WHAT TO PRODUCE ▸ Where the listing below reaches the line containing "right shoulder: (81, 157)", start writing out lines exactly, and stop once the line containing "left shoulder: (631, 111)" has been written.
-----
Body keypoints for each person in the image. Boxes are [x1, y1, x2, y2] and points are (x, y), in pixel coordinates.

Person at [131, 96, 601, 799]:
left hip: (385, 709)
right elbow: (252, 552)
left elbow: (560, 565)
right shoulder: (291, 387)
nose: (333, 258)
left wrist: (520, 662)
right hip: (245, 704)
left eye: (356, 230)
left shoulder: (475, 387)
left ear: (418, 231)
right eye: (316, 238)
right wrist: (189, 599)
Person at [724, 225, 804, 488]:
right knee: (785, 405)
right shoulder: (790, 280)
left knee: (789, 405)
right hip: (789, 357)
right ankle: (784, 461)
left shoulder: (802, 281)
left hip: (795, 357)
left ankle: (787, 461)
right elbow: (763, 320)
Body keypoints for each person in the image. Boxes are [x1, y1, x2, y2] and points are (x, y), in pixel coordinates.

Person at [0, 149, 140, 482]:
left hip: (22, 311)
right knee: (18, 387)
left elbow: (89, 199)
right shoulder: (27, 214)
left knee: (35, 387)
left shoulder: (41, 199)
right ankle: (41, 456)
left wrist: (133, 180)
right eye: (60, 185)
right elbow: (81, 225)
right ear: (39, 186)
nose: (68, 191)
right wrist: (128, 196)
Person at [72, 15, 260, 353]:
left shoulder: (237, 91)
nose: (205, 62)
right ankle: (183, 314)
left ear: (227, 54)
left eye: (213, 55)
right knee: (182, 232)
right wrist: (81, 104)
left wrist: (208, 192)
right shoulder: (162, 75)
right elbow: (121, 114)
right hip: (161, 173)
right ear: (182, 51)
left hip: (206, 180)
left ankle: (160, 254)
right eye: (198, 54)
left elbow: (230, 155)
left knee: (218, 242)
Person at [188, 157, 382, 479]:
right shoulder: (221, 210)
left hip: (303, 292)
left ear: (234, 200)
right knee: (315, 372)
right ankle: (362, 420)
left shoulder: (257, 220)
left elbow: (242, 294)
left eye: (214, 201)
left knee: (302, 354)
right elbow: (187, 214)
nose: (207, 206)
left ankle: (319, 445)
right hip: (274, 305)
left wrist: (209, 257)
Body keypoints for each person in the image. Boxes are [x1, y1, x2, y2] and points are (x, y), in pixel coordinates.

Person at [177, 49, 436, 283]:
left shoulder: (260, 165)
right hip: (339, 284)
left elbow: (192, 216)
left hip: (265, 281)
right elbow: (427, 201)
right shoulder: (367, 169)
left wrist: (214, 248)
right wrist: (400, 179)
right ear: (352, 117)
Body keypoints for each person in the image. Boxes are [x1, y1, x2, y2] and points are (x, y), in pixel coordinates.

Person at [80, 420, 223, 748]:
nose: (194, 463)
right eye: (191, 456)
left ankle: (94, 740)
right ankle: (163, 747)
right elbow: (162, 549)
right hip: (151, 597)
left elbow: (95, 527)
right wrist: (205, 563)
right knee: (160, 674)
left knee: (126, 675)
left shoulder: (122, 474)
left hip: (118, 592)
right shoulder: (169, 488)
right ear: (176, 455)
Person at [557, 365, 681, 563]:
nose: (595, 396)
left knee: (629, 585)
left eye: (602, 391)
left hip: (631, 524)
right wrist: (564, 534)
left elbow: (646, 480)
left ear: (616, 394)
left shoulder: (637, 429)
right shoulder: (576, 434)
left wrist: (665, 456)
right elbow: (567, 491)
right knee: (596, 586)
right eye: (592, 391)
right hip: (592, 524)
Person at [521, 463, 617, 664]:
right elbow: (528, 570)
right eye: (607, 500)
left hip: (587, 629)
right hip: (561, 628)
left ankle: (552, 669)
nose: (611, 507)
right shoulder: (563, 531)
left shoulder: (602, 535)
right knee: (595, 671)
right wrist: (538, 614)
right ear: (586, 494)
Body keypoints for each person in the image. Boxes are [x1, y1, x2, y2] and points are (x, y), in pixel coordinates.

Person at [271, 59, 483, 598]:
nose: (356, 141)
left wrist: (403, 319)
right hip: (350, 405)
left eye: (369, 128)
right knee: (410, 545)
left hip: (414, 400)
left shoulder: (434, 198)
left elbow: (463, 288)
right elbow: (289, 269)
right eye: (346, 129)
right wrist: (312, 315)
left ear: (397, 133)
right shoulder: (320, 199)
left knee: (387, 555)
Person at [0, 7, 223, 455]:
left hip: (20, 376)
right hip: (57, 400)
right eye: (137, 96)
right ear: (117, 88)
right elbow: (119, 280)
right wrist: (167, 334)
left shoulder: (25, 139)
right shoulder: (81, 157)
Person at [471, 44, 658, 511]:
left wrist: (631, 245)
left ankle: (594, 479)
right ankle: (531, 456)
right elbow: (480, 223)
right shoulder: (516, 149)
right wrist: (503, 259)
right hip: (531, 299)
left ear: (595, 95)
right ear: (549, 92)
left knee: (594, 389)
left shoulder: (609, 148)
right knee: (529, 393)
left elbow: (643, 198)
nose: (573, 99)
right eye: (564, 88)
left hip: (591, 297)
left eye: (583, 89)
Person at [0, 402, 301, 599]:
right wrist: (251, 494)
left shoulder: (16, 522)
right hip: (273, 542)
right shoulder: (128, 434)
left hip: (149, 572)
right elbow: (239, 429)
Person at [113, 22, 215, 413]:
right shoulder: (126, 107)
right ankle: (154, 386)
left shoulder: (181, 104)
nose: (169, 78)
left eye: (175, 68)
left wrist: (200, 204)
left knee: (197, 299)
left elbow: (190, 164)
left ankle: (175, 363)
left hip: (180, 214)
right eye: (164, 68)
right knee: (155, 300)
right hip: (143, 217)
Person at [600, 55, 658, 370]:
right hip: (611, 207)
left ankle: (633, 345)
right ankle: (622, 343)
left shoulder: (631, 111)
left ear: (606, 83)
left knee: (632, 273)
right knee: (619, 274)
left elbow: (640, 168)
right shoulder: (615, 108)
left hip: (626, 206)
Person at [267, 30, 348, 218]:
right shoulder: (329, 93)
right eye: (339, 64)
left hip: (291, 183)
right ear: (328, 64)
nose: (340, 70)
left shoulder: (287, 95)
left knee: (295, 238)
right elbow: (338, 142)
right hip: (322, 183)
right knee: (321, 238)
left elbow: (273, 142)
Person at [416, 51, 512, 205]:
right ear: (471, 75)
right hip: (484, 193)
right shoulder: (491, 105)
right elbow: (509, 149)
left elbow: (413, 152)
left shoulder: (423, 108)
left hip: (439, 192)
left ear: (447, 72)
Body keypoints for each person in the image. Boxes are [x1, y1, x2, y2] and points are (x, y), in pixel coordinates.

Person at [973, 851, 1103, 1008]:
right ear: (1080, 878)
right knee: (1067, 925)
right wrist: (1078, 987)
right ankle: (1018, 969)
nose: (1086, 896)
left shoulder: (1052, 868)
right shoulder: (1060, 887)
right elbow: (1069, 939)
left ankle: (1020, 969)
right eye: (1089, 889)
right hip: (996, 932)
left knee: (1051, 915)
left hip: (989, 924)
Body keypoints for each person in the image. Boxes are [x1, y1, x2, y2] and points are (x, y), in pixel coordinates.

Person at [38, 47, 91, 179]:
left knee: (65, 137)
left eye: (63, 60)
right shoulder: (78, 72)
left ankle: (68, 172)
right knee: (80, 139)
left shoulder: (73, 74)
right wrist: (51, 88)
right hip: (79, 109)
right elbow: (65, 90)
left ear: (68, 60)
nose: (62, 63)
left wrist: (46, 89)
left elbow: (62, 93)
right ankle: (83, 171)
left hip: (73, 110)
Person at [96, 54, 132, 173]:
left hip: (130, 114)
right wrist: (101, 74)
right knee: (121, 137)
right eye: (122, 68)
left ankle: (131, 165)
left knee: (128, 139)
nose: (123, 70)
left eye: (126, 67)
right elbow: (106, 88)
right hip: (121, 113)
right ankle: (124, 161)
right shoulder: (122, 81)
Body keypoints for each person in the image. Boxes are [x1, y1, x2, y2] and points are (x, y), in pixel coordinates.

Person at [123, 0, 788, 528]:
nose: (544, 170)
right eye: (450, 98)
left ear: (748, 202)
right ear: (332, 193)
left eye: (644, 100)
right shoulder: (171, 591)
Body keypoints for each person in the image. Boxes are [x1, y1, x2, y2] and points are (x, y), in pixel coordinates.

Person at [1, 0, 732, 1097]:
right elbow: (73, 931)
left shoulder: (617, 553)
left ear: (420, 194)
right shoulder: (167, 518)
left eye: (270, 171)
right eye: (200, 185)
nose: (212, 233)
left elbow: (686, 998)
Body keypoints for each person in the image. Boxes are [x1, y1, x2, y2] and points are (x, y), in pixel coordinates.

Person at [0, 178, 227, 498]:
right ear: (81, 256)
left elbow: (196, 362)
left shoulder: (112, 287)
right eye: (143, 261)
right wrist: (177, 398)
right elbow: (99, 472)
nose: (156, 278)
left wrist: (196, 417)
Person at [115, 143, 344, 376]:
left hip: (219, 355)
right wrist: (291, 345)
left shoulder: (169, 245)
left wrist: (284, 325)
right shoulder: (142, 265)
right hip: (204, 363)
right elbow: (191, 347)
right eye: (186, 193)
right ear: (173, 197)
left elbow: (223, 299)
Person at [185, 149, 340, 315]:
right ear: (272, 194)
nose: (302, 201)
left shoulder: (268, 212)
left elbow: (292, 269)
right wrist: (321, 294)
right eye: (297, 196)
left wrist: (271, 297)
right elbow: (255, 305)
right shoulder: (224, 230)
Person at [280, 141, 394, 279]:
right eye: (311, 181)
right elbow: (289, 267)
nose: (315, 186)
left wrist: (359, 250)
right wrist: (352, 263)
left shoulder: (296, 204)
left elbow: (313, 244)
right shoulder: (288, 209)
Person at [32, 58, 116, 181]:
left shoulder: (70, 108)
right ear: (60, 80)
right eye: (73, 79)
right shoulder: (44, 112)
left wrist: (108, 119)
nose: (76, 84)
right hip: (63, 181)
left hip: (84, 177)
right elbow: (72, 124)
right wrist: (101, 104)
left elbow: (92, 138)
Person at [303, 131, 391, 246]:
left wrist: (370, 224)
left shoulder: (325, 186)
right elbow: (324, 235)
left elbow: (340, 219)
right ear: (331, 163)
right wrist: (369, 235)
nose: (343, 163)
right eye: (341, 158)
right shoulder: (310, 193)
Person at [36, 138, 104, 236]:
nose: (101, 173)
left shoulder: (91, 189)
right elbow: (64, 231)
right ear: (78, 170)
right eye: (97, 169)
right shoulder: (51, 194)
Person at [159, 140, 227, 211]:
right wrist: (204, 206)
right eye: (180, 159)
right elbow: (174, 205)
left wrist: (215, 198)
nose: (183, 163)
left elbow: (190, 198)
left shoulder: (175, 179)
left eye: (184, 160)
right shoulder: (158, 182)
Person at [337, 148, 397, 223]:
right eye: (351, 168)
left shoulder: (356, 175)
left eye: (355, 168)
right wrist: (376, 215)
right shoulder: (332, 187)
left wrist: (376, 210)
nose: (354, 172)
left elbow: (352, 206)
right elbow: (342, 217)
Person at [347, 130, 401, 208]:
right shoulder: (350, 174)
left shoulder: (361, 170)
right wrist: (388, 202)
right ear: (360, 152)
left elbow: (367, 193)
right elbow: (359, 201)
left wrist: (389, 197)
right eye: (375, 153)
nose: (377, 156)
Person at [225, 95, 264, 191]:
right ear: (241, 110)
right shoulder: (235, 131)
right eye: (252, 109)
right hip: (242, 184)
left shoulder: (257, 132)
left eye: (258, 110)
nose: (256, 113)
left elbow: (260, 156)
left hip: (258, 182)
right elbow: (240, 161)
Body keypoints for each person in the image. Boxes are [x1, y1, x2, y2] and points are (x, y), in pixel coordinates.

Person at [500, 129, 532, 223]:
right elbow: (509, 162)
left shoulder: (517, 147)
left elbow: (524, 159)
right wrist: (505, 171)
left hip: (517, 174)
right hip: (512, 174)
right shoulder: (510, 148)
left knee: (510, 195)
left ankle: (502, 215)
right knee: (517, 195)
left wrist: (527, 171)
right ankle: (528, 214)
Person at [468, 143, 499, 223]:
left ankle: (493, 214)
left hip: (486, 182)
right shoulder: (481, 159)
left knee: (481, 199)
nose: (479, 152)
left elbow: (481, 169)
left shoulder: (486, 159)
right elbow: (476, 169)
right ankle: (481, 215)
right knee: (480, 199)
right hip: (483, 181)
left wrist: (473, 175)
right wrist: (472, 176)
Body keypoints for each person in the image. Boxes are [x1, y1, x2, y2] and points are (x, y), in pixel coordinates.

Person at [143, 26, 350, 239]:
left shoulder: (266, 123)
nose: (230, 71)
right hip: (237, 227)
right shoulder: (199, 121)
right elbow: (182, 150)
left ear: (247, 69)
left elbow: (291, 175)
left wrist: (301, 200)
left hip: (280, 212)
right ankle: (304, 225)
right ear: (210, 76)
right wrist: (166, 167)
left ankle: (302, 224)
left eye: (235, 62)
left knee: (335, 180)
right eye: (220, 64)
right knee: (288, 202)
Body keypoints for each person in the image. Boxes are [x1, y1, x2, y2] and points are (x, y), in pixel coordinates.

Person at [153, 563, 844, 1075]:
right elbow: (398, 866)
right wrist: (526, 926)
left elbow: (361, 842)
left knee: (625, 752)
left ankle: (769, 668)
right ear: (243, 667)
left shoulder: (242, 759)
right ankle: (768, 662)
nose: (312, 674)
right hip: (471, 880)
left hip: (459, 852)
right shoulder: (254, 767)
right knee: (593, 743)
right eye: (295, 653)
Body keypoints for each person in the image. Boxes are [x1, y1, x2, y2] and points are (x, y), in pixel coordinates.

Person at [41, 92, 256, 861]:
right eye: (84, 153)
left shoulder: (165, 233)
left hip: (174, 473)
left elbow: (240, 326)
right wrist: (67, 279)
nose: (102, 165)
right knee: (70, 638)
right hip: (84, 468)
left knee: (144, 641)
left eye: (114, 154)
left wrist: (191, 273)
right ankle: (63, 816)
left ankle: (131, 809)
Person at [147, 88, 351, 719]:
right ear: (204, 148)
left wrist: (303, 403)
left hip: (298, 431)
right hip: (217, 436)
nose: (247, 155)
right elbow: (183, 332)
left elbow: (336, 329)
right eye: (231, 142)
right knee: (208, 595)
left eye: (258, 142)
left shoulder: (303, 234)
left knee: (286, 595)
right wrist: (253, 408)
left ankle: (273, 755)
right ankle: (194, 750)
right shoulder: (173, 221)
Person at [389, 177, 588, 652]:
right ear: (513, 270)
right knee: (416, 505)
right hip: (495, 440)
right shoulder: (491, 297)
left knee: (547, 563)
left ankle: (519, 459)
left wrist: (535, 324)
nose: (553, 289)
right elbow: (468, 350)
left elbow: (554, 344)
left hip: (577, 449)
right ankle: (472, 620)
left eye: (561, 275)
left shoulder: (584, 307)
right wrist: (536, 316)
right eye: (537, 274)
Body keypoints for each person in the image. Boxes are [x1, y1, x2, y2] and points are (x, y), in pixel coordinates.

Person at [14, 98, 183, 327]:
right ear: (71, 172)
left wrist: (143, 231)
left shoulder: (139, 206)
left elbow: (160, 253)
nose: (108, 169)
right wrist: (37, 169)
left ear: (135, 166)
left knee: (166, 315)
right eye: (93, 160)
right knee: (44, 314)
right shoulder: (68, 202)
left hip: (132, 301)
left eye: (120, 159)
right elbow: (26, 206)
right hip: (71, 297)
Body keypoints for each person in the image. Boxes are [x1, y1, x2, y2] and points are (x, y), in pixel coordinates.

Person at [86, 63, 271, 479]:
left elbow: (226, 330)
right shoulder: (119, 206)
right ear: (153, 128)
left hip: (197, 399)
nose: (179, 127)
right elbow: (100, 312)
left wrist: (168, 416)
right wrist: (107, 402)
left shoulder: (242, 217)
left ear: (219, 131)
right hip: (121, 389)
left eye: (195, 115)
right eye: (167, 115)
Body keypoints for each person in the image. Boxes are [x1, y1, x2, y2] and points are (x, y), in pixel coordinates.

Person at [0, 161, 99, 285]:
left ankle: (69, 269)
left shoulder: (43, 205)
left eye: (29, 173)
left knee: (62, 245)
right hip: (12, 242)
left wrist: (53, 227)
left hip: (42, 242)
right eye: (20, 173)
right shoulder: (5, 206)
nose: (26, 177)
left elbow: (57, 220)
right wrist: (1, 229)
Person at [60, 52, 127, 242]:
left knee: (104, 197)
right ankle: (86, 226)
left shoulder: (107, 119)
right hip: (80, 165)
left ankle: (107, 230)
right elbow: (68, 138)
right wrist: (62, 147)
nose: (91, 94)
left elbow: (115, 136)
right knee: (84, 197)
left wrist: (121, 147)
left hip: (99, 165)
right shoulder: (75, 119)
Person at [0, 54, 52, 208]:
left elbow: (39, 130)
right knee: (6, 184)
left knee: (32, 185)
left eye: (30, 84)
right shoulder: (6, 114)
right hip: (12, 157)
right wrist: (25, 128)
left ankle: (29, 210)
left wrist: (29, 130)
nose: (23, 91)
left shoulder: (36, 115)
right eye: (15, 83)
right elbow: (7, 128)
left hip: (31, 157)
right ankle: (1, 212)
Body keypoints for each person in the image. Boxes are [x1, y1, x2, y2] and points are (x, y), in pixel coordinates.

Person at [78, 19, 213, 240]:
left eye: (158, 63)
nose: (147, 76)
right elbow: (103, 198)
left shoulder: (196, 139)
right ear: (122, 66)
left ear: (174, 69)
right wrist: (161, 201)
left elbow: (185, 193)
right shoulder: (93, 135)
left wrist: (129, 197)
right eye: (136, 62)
-----
EXERCISE RESULT ▸
right shoulder: (81, 157)
Person at [471, 44, 658, 511]:
left wrist: (631, 245)
left ankle: (594, 479)
right ankle: (531, 456)
right elbow: (480, 223)
right shoulder: (516, 149)
right wrist: (503, 259)
right hip: (531, 299)
left ear: (595, 95)
right ear: (549, 92)
left knee: (594, 389)
left shoulder: (609, 148)
right knee: (529, 393)
left elbow: (643, 198)
nose: (573, 99)
right eye: (564, 88)
left hip: (591, 297)
left eye: (583, 89)
Person at [0, 402, 301, 599]:
right wrist: (251, 494)
left shoulder: (16, 522)
right hip: (273, 542)
right shoulder: (128, 434)
left hip: (149, 572)
right elbow: (239, 429)
Person at [113, 22, 215, 413]:
right shoulder: (126, 107)
right ankle: (154, 386)
left shoulder: (181, 104)
nose: (169, 78)
left eye: (175, 68)
left wrist: (200, 204)
left knee: (197, 299)
left elbow: (190, 164)
left ankle: (175, 363)
left hip: (180, 214)
right eye: (164, 68)
right knee: (155, 300)
right hip: (143, 217)
Person at [600, 55, 658, 370]:
right hip: (611, 207)
left ankle: (633, 345)
right ankle: (622, 343)
left shoulder: (631, 111)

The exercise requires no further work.